The human parasite Trypanosoma brucei transitions from the trypomastigote form to the epimastigote form in the insect vector by repositioning its mitochondrial genome and flagellum-associated cytoskeleton. The molecular mechanisms underlying such changes in cell morphology remain elusive, but recent works demonstrated the involvement of three flagellar proteins, FLAM3, ClpGM6 and KIN-E, in this process by controlling the elongation of the flagellum attachment zone (FAZ). In this report, we identified a FAZ flagellum domain-localizing protein named FAZ27 and characterized its role in cell morphogenesis. Depletion of FAZ27 in the trypomastigote form caused major morphological changes and repositioning of the mitochondrial genome and flagellum-associated cytoskeleton, generating epimastigote-like cells.

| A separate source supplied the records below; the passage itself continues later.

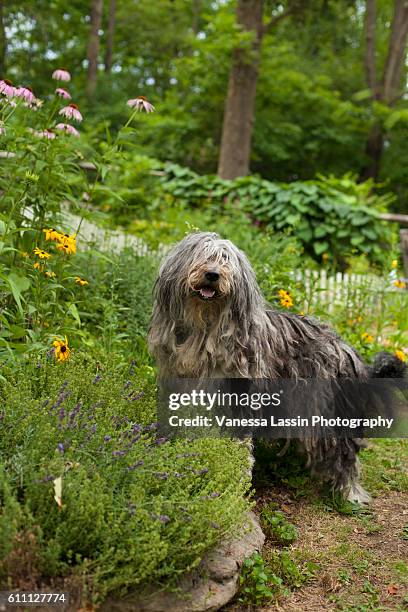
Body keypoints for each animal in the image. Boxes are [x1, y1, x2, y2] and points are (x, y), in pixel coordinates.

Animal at [148, 232, 404, 504]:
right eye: (203, 256)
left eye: (225, 261)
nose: (213, 274)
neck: (206, 329)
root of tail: (348, 350)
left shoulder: (238, 401)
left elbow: (238, 449)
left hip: (329, 413)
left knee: (344, 454)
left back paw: (351, 493)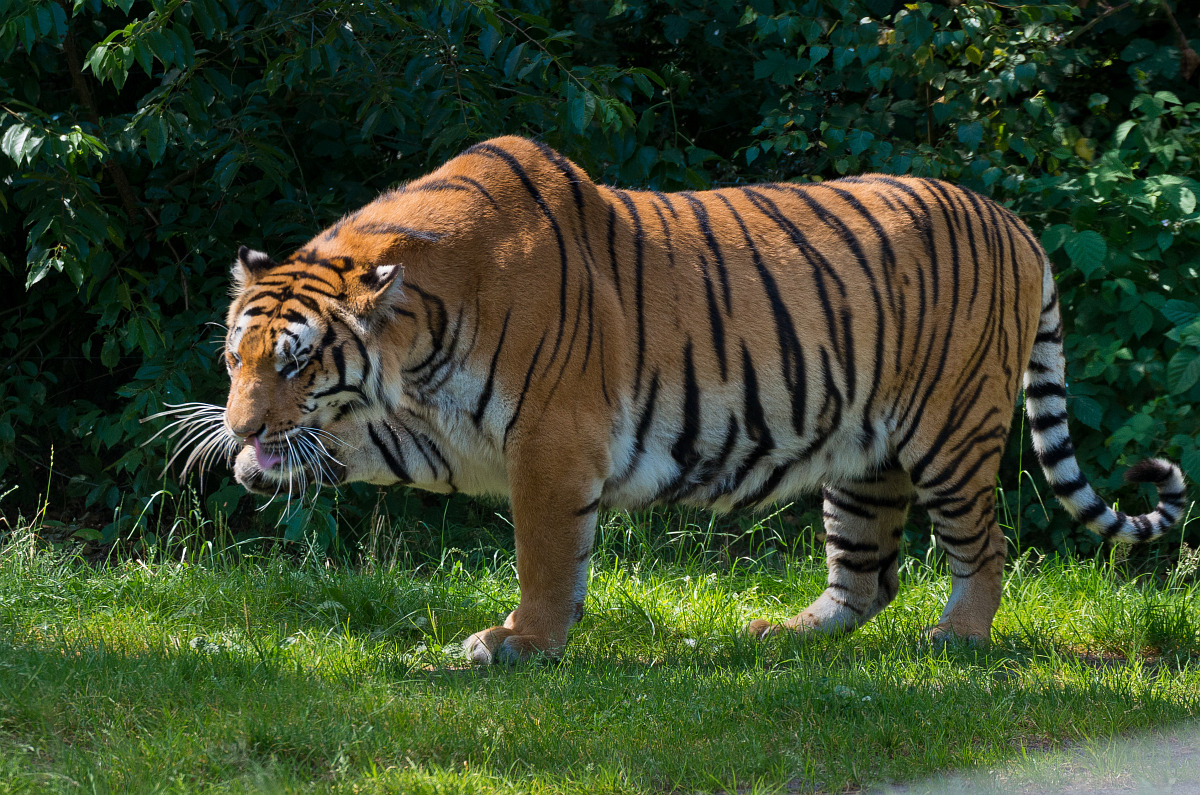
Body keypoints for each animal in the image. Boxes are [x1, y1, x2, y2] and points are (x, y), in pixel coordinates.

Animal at [158, 135, 1186, 664]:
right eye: (236, 358)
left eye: (297, 364)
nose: (242, 424)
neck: (415, 350)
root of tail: (1016, 222)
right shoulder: (443, 432)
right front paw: (255, 462)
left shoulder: (551, 441)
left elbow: (546, 559)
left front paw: (519, 642)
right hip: (863, 456)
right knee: (867, 573)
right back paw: (785, 634)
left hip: (951, 433)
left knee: (986, 543)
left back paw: (958, 638)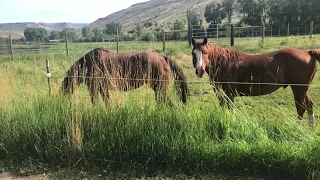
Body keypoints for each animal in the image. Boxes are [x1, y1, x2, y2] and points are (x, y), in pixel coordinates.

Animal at [60, 47, 189, 106]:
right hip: (158, 90)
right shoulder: (103, 89)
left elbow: (95, 102)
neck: (88, 63)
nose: (64, 102)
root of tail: (162, 57)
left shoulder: (94, 88)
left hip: (160, 89)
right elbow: (107, 102)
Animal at [191, 37, 320, 125]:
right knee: (309, 105)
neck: (225, 63)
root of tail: (308, 52)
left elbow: (230, 109)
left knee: (301, 108)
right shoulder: (221, 94)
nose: (199, 70)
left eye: (205, 53)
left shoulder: (229, 94)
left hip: (298, 89)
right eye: (193, 53)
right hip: (302, 89)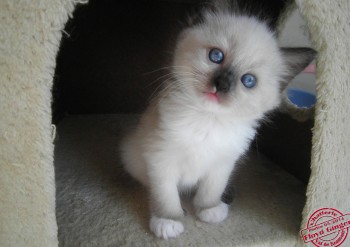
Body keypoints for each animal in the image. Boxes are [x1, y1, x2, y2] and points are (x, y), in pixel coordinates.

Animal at [119, 3, 314, 239]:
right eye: (216, 56)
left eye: (249, 81)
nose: (221, 85)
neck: (208, 120)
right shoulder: (161, 160)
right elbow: (166, 195)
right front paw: (169, 220)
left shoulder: (222, 164)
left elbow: (211, 190)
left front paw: (209, 209)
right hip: (132, 154)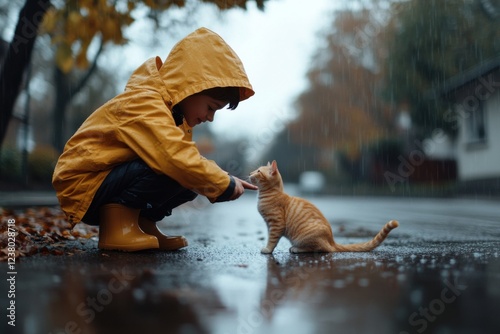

Furthermore, proximity biotinylation and co-immunoprecipitation identified FLAM3 and ClpGM6 as FAZ27-interacting proteins, and analyses of their functional interplay revealed an interdependency for assembly into the FAZ flagellum domain. Finally, we showed that assembly of FAZ27 occurred proximally, identical to the assembly pattern of other FAZ sub-domain proteins. Taken together, these results demonstrate a crucial role for the FAZ flagellum domain in controlling cell morphogenesis and suggest a coordinated assembly of all the FAZ sub-domains at the proximal end of the FAZ.